SELECTED PASSAGE
--------------------------------------------------
Hi Flink Dev Community,

I've found RowConverter.java in flink-parquet module doesn't support reading a 3-level list type in parquet though it is able to process a 2-level list type. 

3-level 
optional group my_list (LIST) {
repeated group element {
required binary str (UTF8);
};
}

  2-level
optional group my_list (LIST) {
repeated int32 element;
}

The parquet file I am testing with was written by Spark job and it has a 3-level list type. When I try to process the parquet file, it runs into 'java.lang.ClassCastException: Expected instance of group converter but got "org.apache.flink.formats.parquet.utils.RowConverter$RowPrimitiveConverter"' error. 

I've tested with Flink 1.9 and checked RowConverter.java still remains the same in v1.11. To process a 3-level list, I think RowConverter.java should be updated with a new TypeInfo, instead of BasicArrayTypeInfo. (A 2-level list is able to be processed with BasicArrayTypeInfo.). I wonder if my understanding is correct and if you have any plan to support a 3-level List datatype in parquet.

For your reference, here are code snippet along with stack trace.
MessageType readSchema = (new AvroSchemaConverter()).convert(REPORTING_SCHEMA);
RowTypeInfo rowTypeInfo = (RowTypeInfo) ParquetSchemaConverter.fromParquetType(readSchema);
ParquetRowInputFormat parquetInputFormat = new ParquetRowInputFormat(new Path("file:///test-file.snappy.parquet"), readSchema);
DataStreamSource<Row> dataSource = env.createInput(parquetInputFormat, rowTypeInfo);
-- stack trace
Job execution failed.
org.apache.flink.runtime.client.JobExecutionException:
at org.apache.flink.runtime.jobmaster.JobResult.toJobExecutionResult(JobResult.java:146)
at org.apache.flink.runtime.minicluster.MiniCluster.executeJobBlocking(MiniCluster.java:626)
at org.apache.flink.streaming.util.TestStreamEnvironment.execute(TestStreamEnvironment.java:78)
at org.apache.flink.streaming.api.environment.StreamExecutionEnvironment.execute(StreamExecutionEnvironment.java:1507)
at org.apache.flink.streaming.api.environment.StreamExecutionEnvironment.execute(StreamExecutionEnvironment.java:1489)
at com.pinterest.xenon.flink.backfill.TestParquetSource.testParquetInsertionOriginalInputFormat(TestParquetSource.java:322)
at sun.reflect.NativeMethodAccessorImpl.invoke0(Native Method)
at sun.reflect.NativeMethodAccessorImpl.invoke(NativeMethodAccessorImpl.java:62)
at sun.reflect.DelegatingMethodAccessorImpl.invoke(DelegatingMethodAccessorImpl.java:43)
at java.lang.reflect.Method.invoke(Method.java:498)
at org.junit.runners.model.FrameworkMethod$1.runReflectiveCall(FrameworkMethod.java:50)
at org.junit.internal.runners.model.ReflectiveCallable.run(ReflectiveCallable.java:12)
--------------------------------------------------
EXTRACTED INFORMATION

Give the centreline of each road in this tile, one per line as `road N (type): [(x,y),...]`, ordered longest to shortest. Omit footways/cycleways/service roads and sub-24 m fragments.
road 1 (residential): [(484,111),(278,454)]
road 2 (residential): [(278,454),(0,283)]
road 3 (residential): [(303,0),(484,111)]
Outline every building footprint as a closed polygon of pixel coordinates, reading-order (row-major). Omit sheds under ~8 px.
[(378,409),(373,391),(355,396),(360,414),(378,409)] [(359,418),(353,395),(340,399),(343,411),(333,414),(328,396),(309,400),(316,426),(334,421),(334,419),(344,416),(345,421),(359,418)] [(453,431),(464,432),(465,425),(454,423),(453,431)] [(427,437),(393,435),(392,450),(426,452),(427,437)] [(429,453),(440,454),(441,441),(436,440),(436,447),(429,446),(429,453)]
--------------------------------------------------
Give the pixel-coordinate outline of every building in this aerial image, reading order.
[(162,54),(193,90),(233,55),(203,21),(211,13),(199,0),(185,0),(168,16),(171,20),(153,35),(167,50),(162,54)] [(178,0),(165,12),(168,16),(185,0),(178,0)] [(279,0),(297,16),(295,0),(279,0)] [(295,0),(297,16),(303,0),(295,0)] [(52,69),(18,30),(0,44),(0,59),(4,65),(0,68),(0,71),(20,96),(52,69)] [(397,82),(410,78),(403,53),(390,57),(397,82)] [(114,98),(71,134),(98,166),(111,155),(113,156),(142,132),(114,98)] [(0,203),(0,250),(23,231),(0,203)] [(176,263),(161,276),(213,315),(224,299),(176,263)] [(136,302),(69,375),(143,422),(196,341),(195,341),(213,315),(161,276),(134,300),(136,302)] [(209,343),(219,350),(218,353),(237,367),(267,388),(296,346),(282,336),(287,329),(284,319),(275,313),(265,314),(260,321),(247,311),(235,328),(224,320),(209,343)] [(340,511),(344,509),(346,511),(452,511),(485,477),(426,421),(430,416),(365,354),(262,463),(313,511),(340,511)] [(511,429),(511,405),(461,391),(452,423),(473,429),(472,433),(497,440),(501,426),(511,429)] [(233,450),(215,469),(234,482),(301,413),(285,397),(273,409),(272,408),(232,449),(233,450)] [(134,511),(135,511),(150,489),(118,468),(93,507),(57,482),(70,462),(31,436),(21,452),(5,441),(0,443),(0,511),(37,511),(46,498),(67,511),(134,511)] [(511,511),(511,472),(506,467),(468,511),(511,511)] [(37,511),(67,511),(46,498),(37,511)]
--------------------------------------------------
TASK TO COMPLETE
Translate this sentence from the post about Parquet list types into Spanish: "The parquet file I am testing with was written by Spark job and it has a 3-level list type." The data above plays no role here.

RESULT OF THIS EXERCISE
El archivo parquet con el que estoy haciendo pruebas fue escrito por un trabajo de Spark y tiene un tipo de lista de 3 niveles.